Role of Models in Statistical Analysis

Motivation(s)

The theory of statistics start from three premises:

  1. that observations on response variables corresponds to random variables;

  2. that there is a given family of possible probability distributions for these random variables, the true distribution being an unknown member of that family;

  3. that the objective of the analysis is connected with some aspect of the unknown true distribution.

Possibly due to this overformalization, there has been an increased emphasis on methods of analysis in which probability considerations play no explicit role.

Proposed Solution(s)

In order to show the benefits of combining confirmatory analysis and exploratory data analysis, three broad roles for probability models have been identified to describe haphazard variability arising in the real world.

Evaluation(s)

The examples mentioned in the paper demonstrated that the proposed classification reasonably grouped the models. The authors admitted that this exposition merely serves to clarify what to do in particular applications.

Future Direction(s)

  • Map the evolution of machine learning jargon throughout the field’s history.

Question(s)

  • By randomization theory, did the author mean I.I.D (independent and identically distributed)?
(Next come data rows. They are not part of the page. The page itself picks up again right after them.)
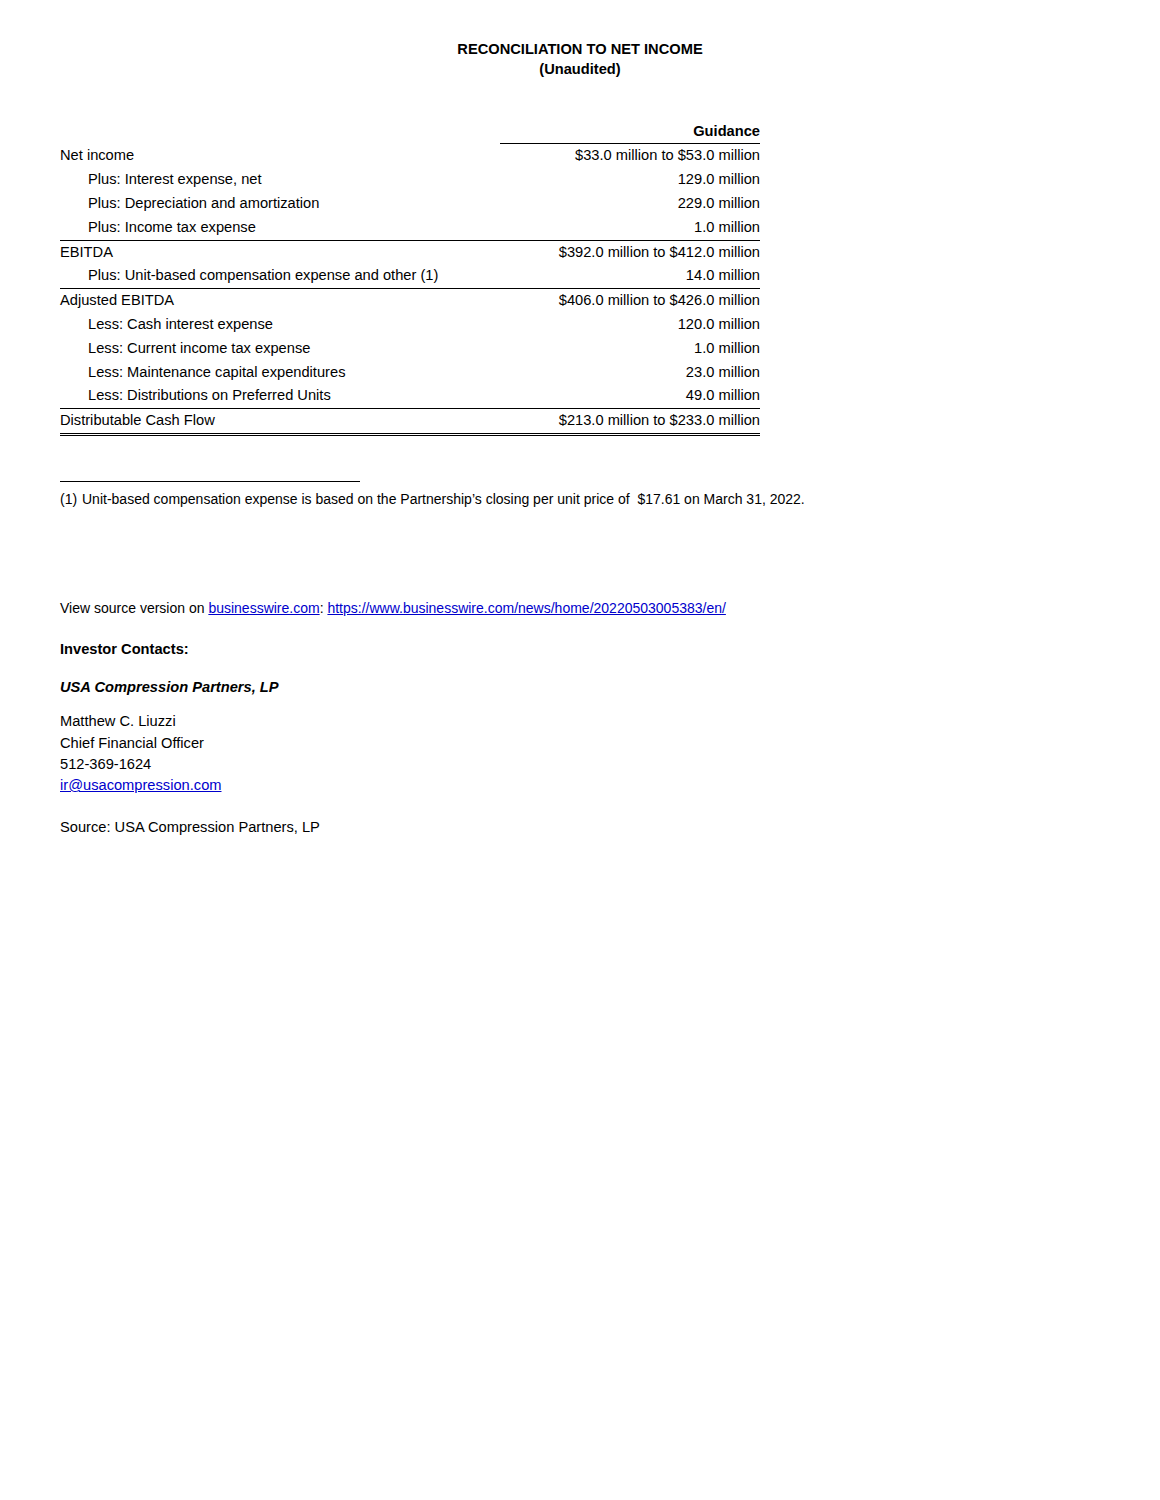RECONCILIATION TO NET INCOME
(Unaudited)
| | Guidance |
| Net income | $33.0 million to $53.0 million |
| Plus: Interest expense, net | 129.0 million |
| Plus: Depreciation and amortization | 229.0 million |
| Plus: Income tax expense | 1.0 million |
| EBITDA | $392.0 million to $412.0 million |
| Plus: Unit-based compensation expense and other (1) | 14.0 million |
| Adjusted EBITDA | $406.0 million to $426.0 million |
| Less: Cash interest expense | 120.0 million |
| Less: Current income tax expense | 1.0 million |
| Less: Maintenance capital expenditures | 23.0 million |
| Less: Distributions on Preferred Units | 49.0 million |
| Distributable Cash Flow | $213.0 million to $233.0 million |
(1) Unit-based compensation expense is based on the Partnership’s closing per unit price of $17.61 on March 31, 2022.
View source version on businesswire.com: https://www.businesswire.com/news/home/20220503005383/en/
Investor Contacts:
USA Compression Partners, LP
Matthew C. Liuzzi
Chief Financial Officer
512-369-1624
ir@usacompression.com
Source: USA Compression Partners, LP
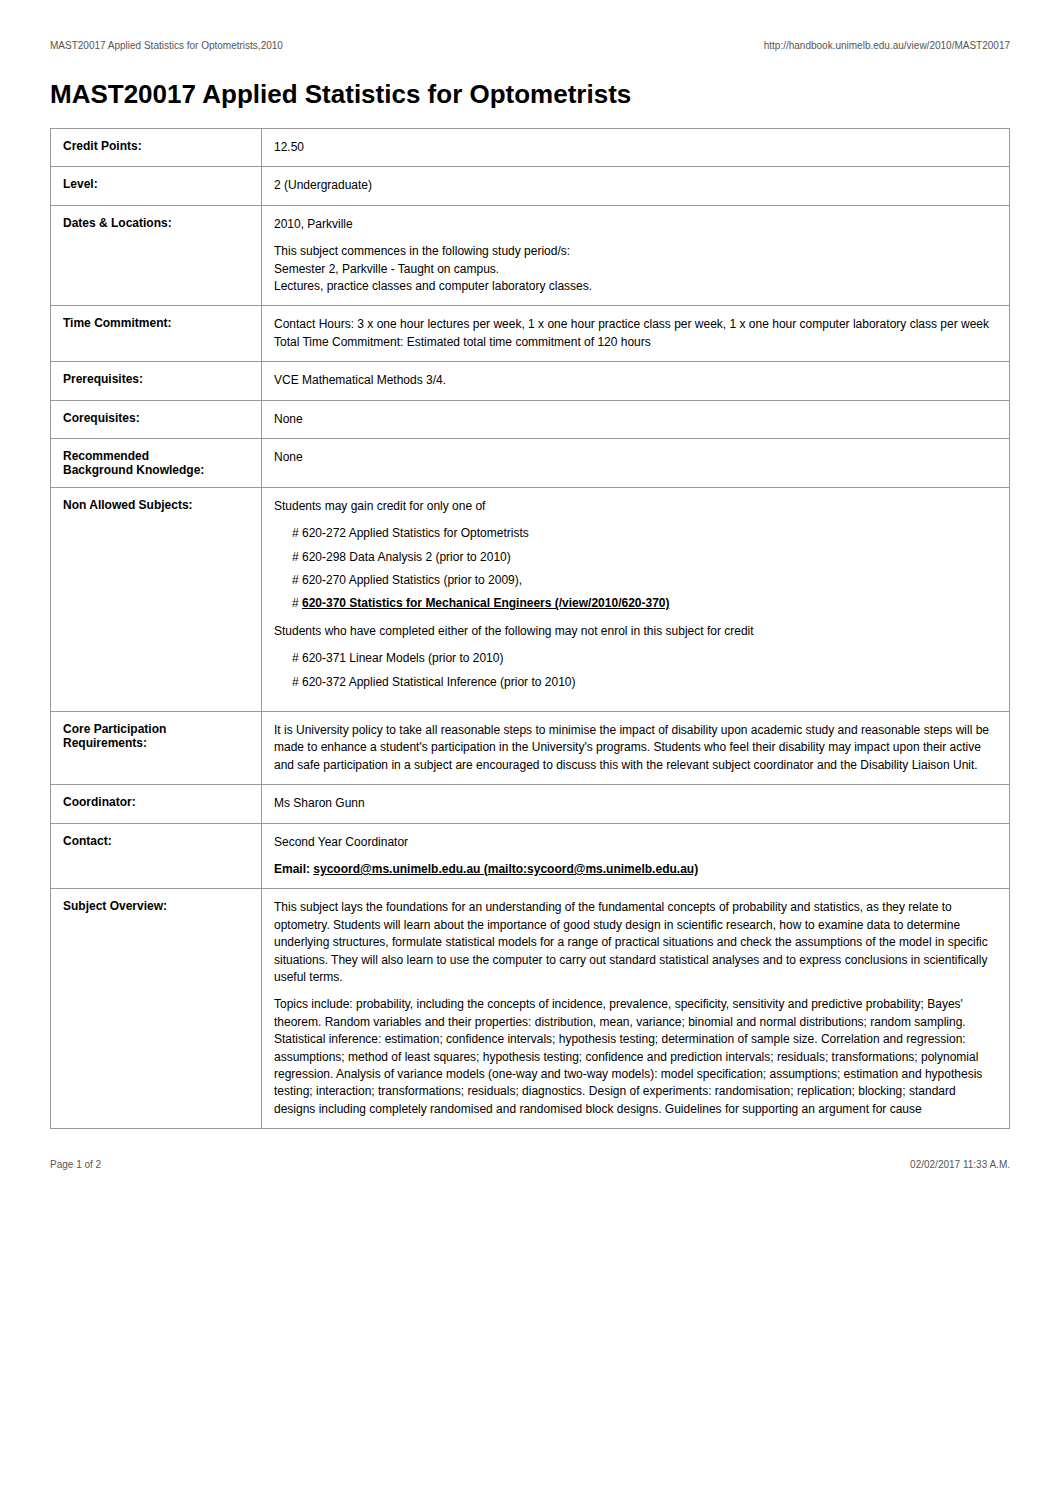MAST20017 Applied Statistics for Optometrists,2010 http://handbook.unimelb.edu.au/view/2010/MAST20017
MAST20017 Applied Statistics for Optometrists
| Credit Points: | 12.50 |
| Level: | 2 (Undergraduate) |
| Dates & Locations: | 2010, Parkville This subject commences in the following study period/s: Semester 2, Parkville - Taught on campus. Lectures, practice classes and computer laboratory classes. |
| Time Commitment: | Contact Hours: 3 x one hour lectures per week, 1 x one hour practice class per week, 1 x one hour computer laboratory class per week Total Time Commitment: Estimated total time commitment of 120 hours |
| Prerequisites: | VCE Mathematical Methods 3/4. |
| Corequisites: | None |
| Recommended Background Knowledge: | None |
| Non Allowed Subjects: | Students may gain credit for only one of 620-272 Applied Statistics for Optometrists 620-298 Data Analysis 2 (prior to 2010) 620-270 Applied Statistics (prior to 2009), 620-370 Statistics for Mechanical Engineers (/view/2010/620-370) Students who have completed either of the following may not enrol in this subject for credit 620-371 Linear Models (prior to 2010) 620-372 Applied Statistical Inference (prior to 2010) |
| Core Participation Requirements: | It is University policy to take all reasonable steps to minimise the impact of disability upon academic study and reasonable steps will be made to enhance a student's participation in the University's programs. Students who feel their disability may impact upon their active and safe participation in a subject are encouraged to discuss this with the relevant subject coordinator and the Disability Liaison Unit. |
| Coordinator: | Ms Sharon Gunn |
| Contact: | Second Year Coordinator Email: sycoord@ms.unimelb.edu.au (mailto:sycoord@ms.unimelb.edu.au) |
| Subject Overview: | This subject lays the foundations for an understanding of the fundamental concepts of probability and statistics, as they relate to optometry. Students will learn about the importance of good study design in scientific research, how to examine data to determine underlying structures, formulate statistical models for a range of practical situations and check the assumptions of the model in specific situations. They will also learn to use the computer to carry out standard statistical analyses and to express conclusions in scientifically useful terms. Topics include: probability, including the concepts of incidence, prevalence, specificity, sensitivity and predictive probability; Bayes' theorem. Random variables and their properties: distribution, mean, variance; binomial and normal distributions; random sampling. Statistical inference: estimation; confidence intervals; hypothesis testing; determination of sample size. Correlation and regression: assumptions; method of least squares; hypothesis testing; confidence and prediction intervals; residuals; transformations; polynomial regression. Analysis of variance models (one-way and two-way models): model specification; assumptions; estimation and hypothesis testing; interaction; transformations; residuals; diagnostics. Design of experiments: randomisation; replication; blocking; standard designs including completely randomised and randomised block designs. Guidelines for supporting an argument for cause |
Page 1 of 2 02/02/2017 11:33 A.M.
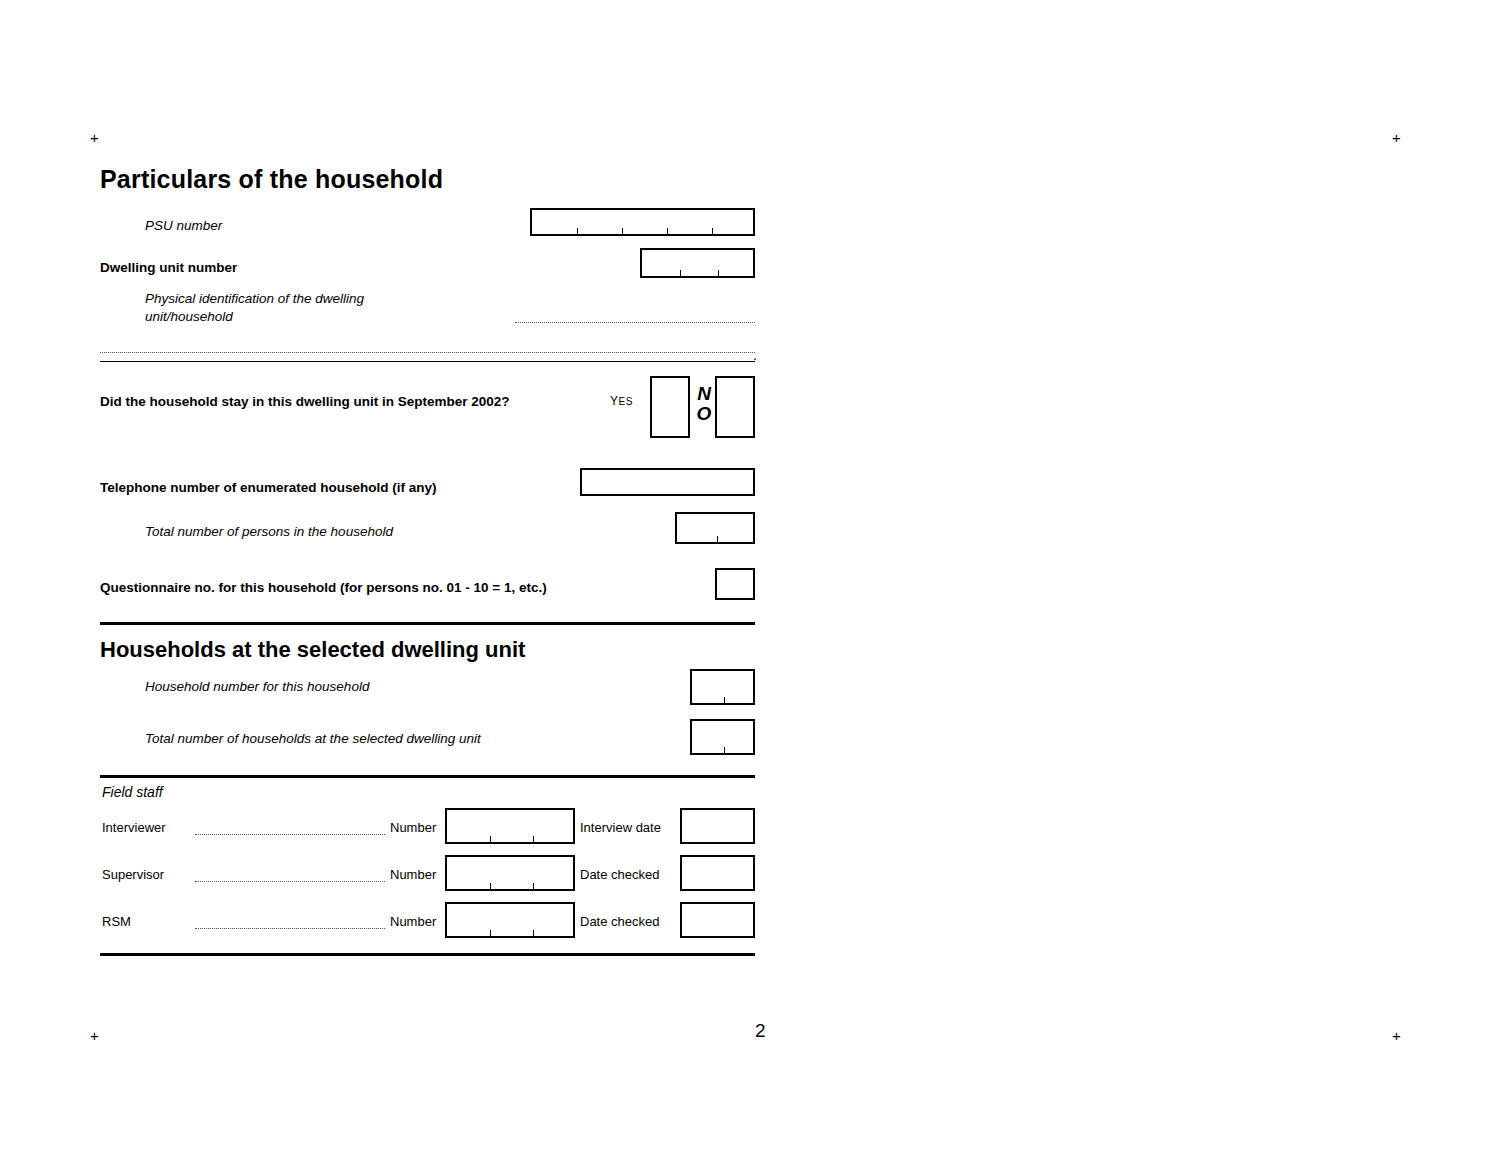+ + + +
Particulars of the household
PSU number
Dwelling unit number
Physical identification of the dwelling unit/household
.
Did the household stay in this dwelling unit in September 2002?
YES
N
O
Telephone number of enumerated household (if any)
Total number of persons in the household
Questionnaire no. for this household (for persons no. 01 - 10 = 1, etc.)
Households at the selected dwelling unit
Household number for this household
Total number of households at the selected dwelling unit
Field staff
Interviewer
Number
Interview date
Supervisor
Number
Date checked
RSM
Number
Date checked
2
  • Substantive models sound quite similar to generative models?

Analysis

This paper may have been good during its time, but nowadays probabilistic methods are widely used. However, the idea of establishing a taxonomy is still a good idea. Given such a classification, one can follow an established path to first gain insight before delving further into the details. The following stood out the most while reading this paper:

  • Use synthetic data to study how a method works.

  • Random variables enable abstraction of nuisance model parameters.

  • Nonlinear chaotic processes may be able to explain random variations.

Notes

Substantive Models

  • Connect directly with subject-matter considerations.

  • Directly Substantive

    • Explains what is observed in terms of processes (mechanisms), usually via quantities that are not directly observed and some theoretical notions as to how the system under study works.

    • Examples

      • Cancer studies assume a Poisson process.

      • Rainfall assumes a Poisson clumping.

      • Epidemics use empirical fitting derived from the transmission models of epidemic theory.

  • Substantive Hypothesis of Dependence and Independence

    • There is no detailed knowledge of processes underlying the generation of the data; there are only hypotheses about dependencies.

    • Example

      • For a population, given age, weight, and gender, blood pressure is conditionally independent of certain measures of personality characteristics.

  • Retrospective Discovery of Substantive Issues

    • Unexplained regularities are detected by more empirical methods.

    • Example

      • Binary responses can be a linear function of an explanatory variable.

      • Stochastic models for time series.

Empirical Models

  • Represents dependencies (often assumed to be smooth) in an idealized form that is not based on any specific subject-matter.

  • Estimation of Effects and Their Precision

    • Estimate unknown parameters of interest via confidence intervals.

  • Correction of Deficiencies in Data

    • Examples

      • Attenuation in regression.

      • Explanatory variables are measured with error.

      • Imputation of missing values in complex data.

      • Adjust for unusual sampling methods.

Quasi-Deterministic Models of Randomization Theory

  • Assumes the observation obtained on a particular experimental unit depends only on the treatment applied to that unit, and is the sum of a constant characteristic of the unit and a constant characteristic of the treatment.

  • Randomization Full Null Hypothesis

    • On any unit, the observation is the same regardless of the treatment.

Indirect Models

  • Calibration of Methods of Analysis

    • Data of “known” structure are used to study “unknown” methods of analysis.

    • Example

      • Apply different clustering methods to homogeneous samples from multivariate normal distribution.

  • Development of Automatic Data Reduction

    • A model can be used to suggest a method of data reduction that can then in some sense be tested directly.

    • Example

      • HMM in speech technology.

Discussion

  • Substantive models require the ability to simulate the data.

  • The failures of a model needs to be quantified in some reasonable manner.

  • The model should be amended as necessary when given more data so as to change

    1. only secondary features of the model while still obeying the definition of the parameters of primary interest;

    2. the quantitative but not the qualitative aspects of primary importance;

    3. and the whole focus of primary concern.

  • Unless intra-variations are important, the model should focus only on the inter-variations of the data of direct concern.

  • Qualitatively meaningful model parameters are essential to unravel complicated problems and improve prediction.

  • Random variables is one way to abstract away large number of nuisance parameters thus simplifying learning algorithms.

  • It is possible that superficially random variation can be explained by a nonlinear chaotic process.

References

Cox90

David R Cox. Role of models in statistical analysis. Statistical Science, pages 169–174, 1990.